Een goddeloze bullebak kan inderdaad in rijkdom en overvloed leven, terwijl het minste en geringste onbekende geluid dat hij hoort hem de stuipen op het lijf jaagt. Iemand die een schuldig geweten heeft, heeft geen rust. Hij leeft constant in vrees en voelt nooit enige zekerheid dat hij veilig is. Zelfs als het ogenschijnlijk goed gaat met hem, komt de verwoester tot hem.

De uitzichtloze situatie waarin hij dan terechtkomt, is niet omkeerbaar (Jb 15:22). Hij verwacht ook geen verandering. De duisternis waarin hij zich bevindt, zal hij niet verlaten. Het noodlot heeft toegeslagen en hij kan niet anders dan dit accepteren, hoe groot de weerzin daartegen ook is. Hij wordt voortdurend bedreigd door het gevaar van een plotselinge gewelddadige dood.

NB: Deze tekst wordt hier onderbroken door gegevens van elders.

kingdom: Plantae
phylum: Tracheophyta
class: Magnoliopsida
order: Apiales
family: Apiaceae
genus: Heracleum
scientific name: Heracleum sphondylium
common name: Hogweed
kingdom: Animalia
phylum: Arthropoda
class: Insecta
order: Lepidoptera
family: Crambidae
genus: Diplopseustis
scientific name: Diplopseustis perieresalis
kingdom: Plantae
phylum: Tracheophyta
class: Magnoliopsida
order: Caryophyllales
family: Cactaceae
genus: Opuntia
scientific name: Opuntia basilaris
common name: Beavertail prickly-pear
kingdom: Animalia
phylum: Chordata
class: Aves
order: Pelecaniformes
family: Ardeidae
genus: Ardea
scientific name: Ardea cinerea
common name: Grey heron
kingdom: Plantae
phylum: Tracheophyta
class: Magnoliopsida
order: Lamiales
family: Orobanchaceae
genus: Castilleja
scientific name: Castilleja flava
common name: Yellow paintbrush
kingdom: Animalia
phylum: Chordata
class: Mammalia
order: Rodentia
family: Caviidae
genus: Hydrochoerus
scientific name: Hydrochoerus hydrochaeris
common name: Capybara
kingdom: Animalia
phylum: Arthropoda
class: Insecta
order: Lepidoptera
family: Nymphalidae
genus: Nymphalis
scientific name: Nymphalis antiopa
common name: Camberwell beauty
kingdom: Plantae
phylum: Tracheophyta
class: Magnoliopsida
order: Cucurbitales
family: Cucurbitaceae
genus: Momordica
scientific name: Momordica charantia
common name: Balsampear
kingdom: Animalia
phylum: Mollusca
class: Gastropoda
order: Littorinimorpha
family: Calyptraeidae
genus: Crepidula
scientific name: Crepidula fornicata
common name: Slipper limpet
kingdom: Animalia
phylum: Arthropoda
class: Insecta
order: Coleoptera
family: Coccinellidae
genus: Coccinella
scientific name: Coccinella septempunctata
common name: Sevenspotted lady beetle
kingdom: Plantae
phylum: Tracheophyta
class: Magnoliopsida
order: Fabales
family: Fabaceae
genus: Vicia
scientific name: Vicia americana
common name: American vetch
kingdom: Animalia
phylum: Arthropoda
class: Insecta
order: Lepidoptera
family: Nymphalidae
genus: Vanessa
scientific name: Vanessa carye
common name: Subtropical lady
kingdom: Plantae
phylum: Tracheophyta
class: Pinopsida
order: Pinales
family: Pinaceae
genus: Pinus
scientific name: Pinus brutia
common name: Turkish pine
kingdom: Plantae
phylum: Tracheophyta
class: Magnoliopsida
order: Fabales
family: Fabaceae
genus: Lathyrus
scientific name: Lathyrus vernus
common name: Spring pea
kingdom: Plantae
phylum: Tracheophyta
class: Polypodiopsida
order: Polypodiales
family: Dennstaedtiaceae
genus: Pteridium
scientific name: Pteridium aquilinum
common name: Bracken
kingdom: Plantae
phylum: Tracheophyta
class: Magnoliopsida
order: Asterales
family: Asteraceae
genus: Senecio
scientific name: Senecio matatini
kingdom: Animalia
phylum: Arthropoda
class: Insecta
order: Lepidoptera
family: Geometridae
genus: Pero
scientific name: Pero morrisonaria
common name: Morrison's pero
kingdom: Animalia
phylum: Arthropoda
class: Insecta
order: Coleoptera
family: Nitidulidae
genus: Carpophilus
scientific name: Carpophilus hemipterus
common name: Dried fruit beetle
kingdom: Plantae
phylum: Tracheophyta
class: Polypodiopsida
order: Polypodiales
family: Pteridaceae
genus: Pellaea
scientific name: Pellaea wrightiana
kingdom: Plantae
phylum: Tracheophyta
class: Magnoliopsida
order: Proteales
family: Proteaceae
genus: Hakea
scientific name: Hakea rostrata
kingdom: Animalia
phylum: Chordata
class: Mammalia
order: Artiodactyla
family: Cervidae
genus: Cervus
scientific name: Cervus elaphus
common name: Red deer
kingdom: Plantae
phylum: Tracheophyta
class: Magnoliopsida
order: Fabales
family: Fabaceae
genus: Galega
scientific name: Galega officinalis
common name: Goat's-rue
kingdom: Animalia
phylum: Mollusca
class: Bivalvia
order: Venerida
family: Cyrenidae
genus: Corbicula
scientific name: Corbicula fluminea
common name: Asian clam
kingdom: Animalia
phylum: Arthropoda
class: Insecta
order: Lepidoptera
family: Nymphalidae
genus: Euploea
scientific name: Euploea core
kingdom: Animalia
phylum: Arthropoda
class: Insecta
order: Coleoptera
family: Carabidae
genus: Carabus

Vanwege alle rampen die hem hebben getroffen, is hij ook vervallen tot de bedelstaf (Jb 15:23). Hij probeert zijn leven te rekken door overal naar brood te zoeken, maar hij weet niet waar het te vinden is. De situatie is uitzichtloos. Wat hem wacht, zo weet hij, is “een dag van duisternis”. Die dag van ondergang is “voor hem ophanden” als een dag die door hem met zijn eigen hand bewerkt wordt. Het is echt allemaal zijn eigen schuld.

Vrede en voorspoed hebben plaatsgemaakt voor “benauwdheid en angst” (Jb 15:24). Die overvallen hem, zonder dat hij in staat is zich ertegen te verzetten. Hij wil het wel, maar hij kan het niet. Hij wordt erdoor overweldigd volgens een van tevoren beraamd plan. De verschrikkingen waardoor hij is overvallen en overweldigd, zijn als een koning die na een goede voorbereiding klaar is voor de strijd en ten strijde trekt. Job kan zich niet verzetten en is verslagen.